ARBITRAGE GUINÉEN : AUTRE BÉMOL DU FOOT LOCAL

Il faut avoir le courage de le dire: l’arbitrage guinéen ressemble parfois à cette vieille soupape qui siffle plus qu’elle ne régule, un rouage bancal qui menace d’étouffer le moteur déjà fragile de notre football.

Autant certains clubs s’évertuent à calmer les ardeurs, à discipliner leurs supporters, à investir dans la performance ; autant quelques hommes en noir semblent n’en faire qu’à leur tête, guidés par des intérêts qui n’ont rien à voir avec l’esprit du jeu. Et le plus inquiétant dans tout cela ? Cette impression tenace que cela ne surprend plus personne.

Lorsque l’ancien patron des arbitres, Aboubacar “Mario” Bangoura, a rompu le silence pour dénoncer les influences, les pressions et les interférences qui orienteraient certains résultats, on s’attendait à un séisme. Enquête ? Audit ? Mise au point officielle ? Que nenni. Tout est passé comme une lettre à la poste. Un silence assourdissant, presque complice. Pourtant, le diagnostic est clair. L’arbitrage guinéen est malade, et encore plus grave, personne ne semble pressé de le soigner.

Les preuves sont là. Depuis les années Mario Bangoura, Aboubacar Doumbouya, Sidiki Sidibé, combien d’arbitres guinéens ont foulé les pelouses d’une CAN ? Une poignée à peine.

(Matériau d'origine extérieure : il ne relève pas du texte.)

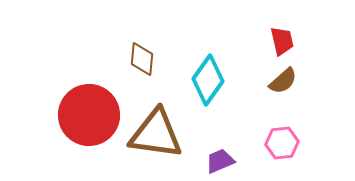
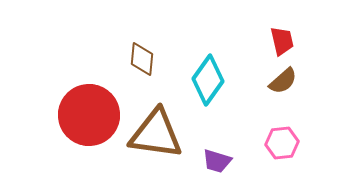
purple trapezoid: moved 3 px left; rotated 140 degrees counterclockwise
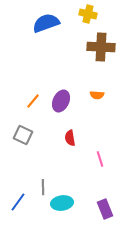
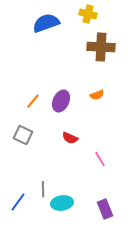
orange semicircle: rotated 24 degrees counterclockwise
red semicircle: rotated 56 degrees counterclockwise
pink line: rotated 14 degrees counterclockwise
gray line: moved 2 px down
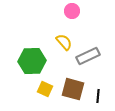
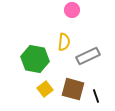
pink circle: moved 1 px up
yellow semicircle: rotated 48 degrees clockwise
green hexagon: moved 3 px right, 2 px up; rotated 12 degrees clockwise
yellow square: rotated 28 degrees clockwise
black line: moved 2 px left; rotated 24 degrees counterclockwise
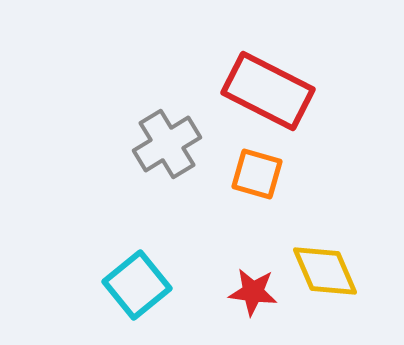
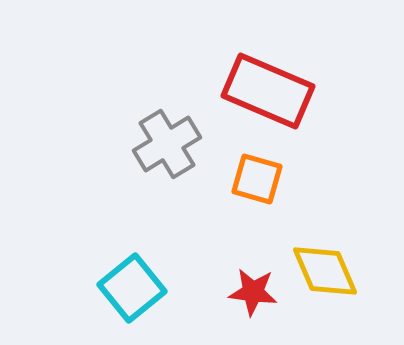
red rectangle: rotated 4 degrees counterclockwise
orange square: moved 5 px down
cyan square: moved 5 px left, 3 px down
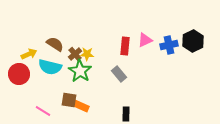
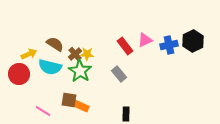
red rectangle: rotated 42 degrees counterclockwise
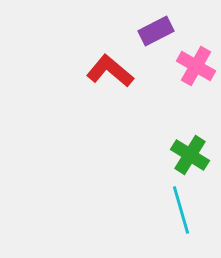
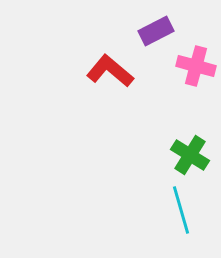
pink cross: rotated 15 degrees counterclockwise
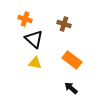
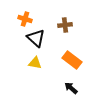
brown cross: moved 1 px right, 1 px down; rotated 24 degrees counterclockwise
black triangle: moved 2 px right, 1 px up
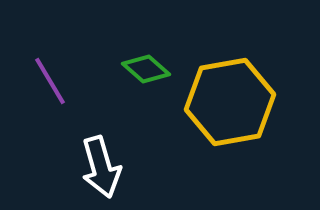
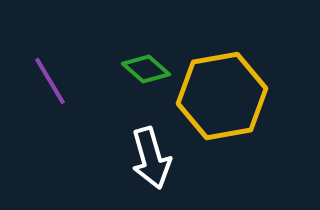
yellow hexagon: moved 8 px left, 6 px up
white arrow: moved 50 px right, 9 px up
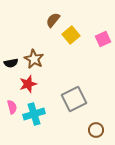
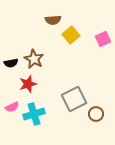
brown semicircle: rotated 133 degrees counterclockwise
pink semicircle: rotated 80 degrees clockwise
brown circle: moved 16 px up
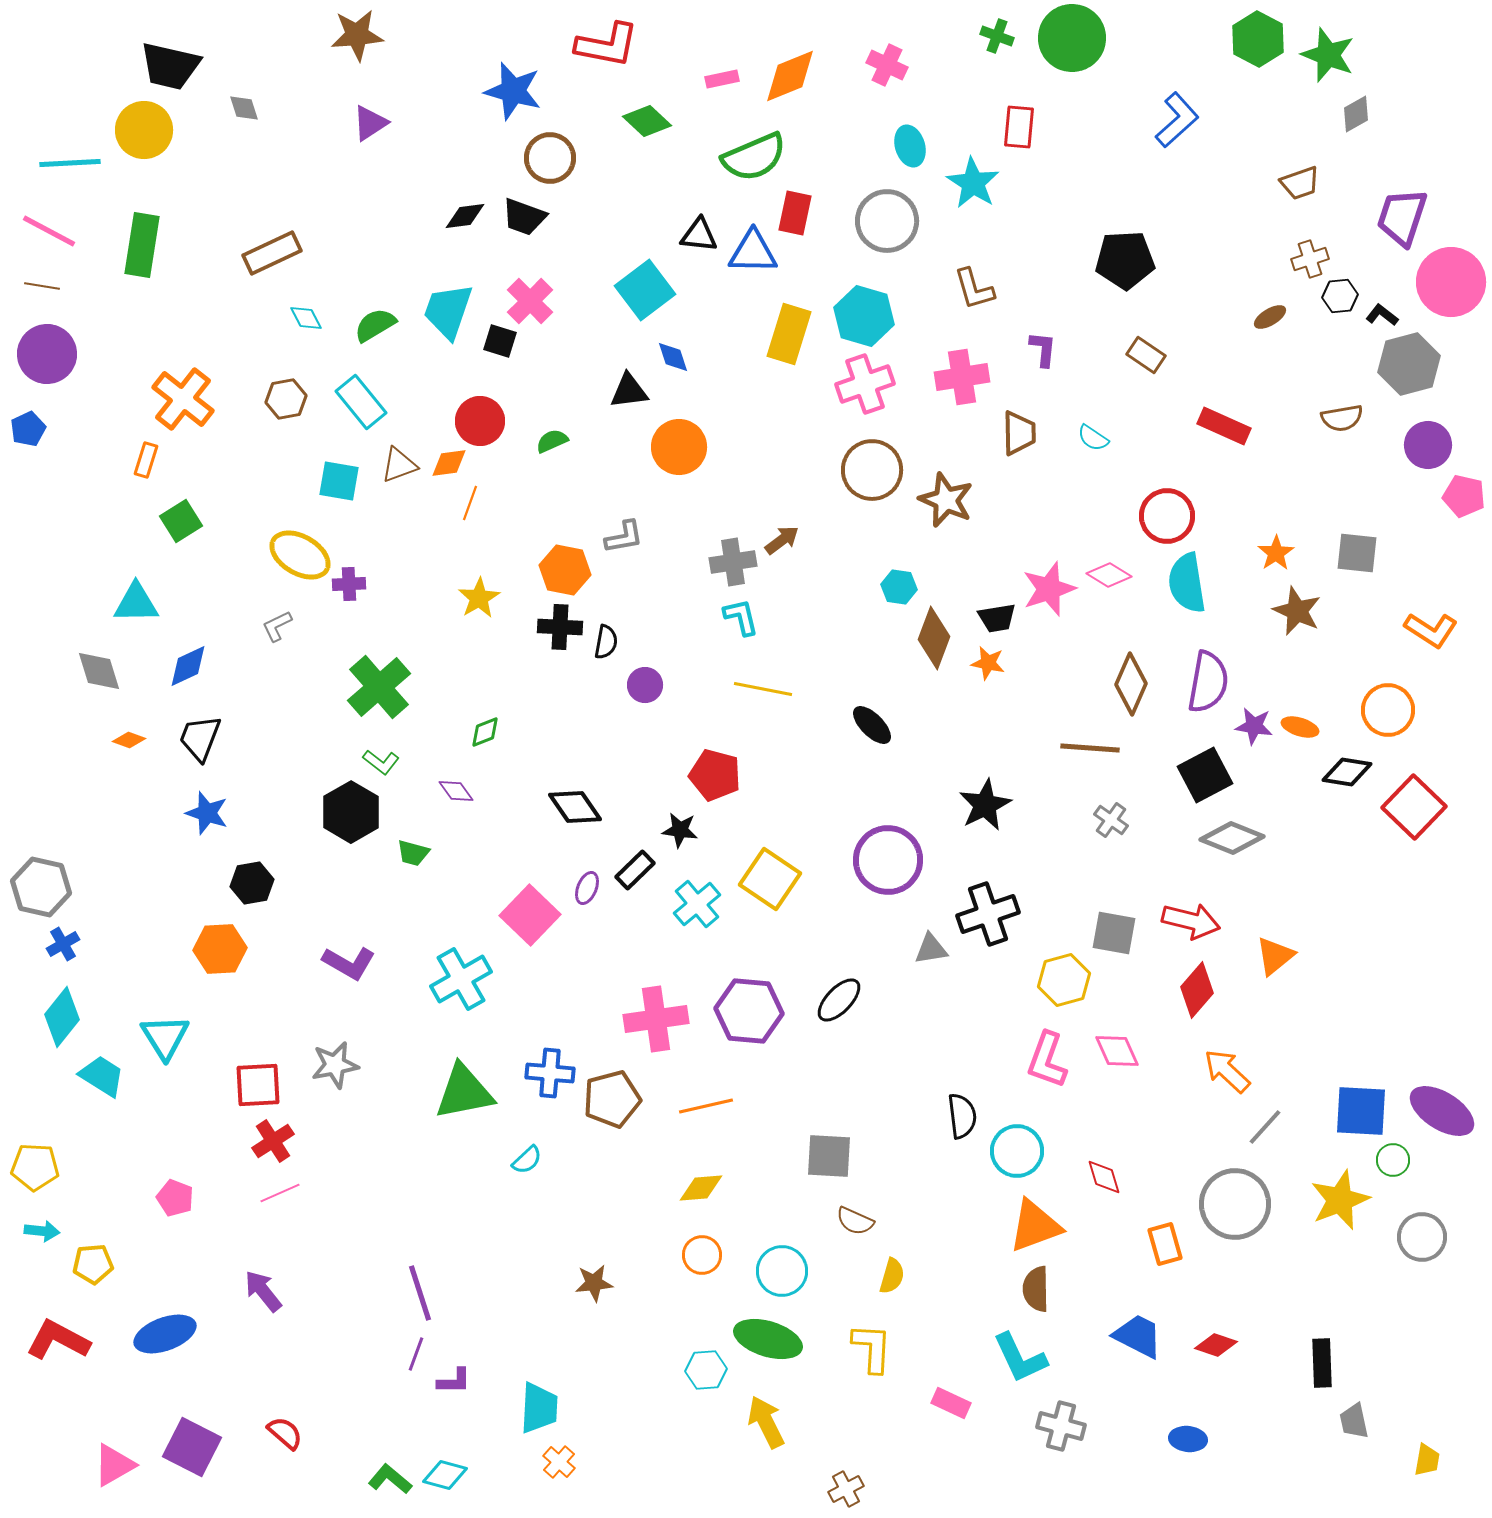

Certes, quelques noms brillent encore en coupes interclubs et éliminatoires:  Younoussa Tawel Camara, Mamadi Tèrè, Naby Laye Touré, Abdoulaye Manet et d’autres, mais la présence guinéenne sur les grandes scènes reste aussi rare.

Aujourd’hui, à peine la 6ᵉ journée de Ligue 1 disputée, certains clubs grognent déjà, pointant du doigt des décisions pour le moins… inspirées. C’est maintenant qu’il faut agir, avant que la frustration ne devienne la norme, avant que le doute ne s’installe définitivement dans la tête des joueurs et des supporters. Car les arbitres ne sont pas des sorciers maléfiques. Ils sont faillibles, certes, mais perfectibles. À condition que les décideurs leur donnent les moyens d’être meilleurs :

  • Formation moderne,
  •  Introduction progressive des technologies adaptées à notre contexte,
  •  Meilleures primes pour éviter les tentations,
  • Protection institutionnelle face aux pressions.

Le football se joue sur le terrain, pas dans les bureaux ni dans le regard variable d’un arbitre débordé. Si un club doit perdre un titre, se maintenir, être relégué, cela doit résulter du jeu, de la sueur, des efforts pas de l’humeur d’un individu ou du caprice d’un décideur dans l’ombre.

Il est temps de remettre de l’ordre, de restaurer la confiance et de protéger le jeu. Parce qu’au fond, personne ne regarde un match pour assister à un show arbitral. Le football est une fête. L’arbitre, lui, n’est censé être que l’agent discret chargé d’empêcher que la fête ne tourne au fiasco. Une vérité qui finira bien, tôt ou tard, par siffler son propre coup d’envoi.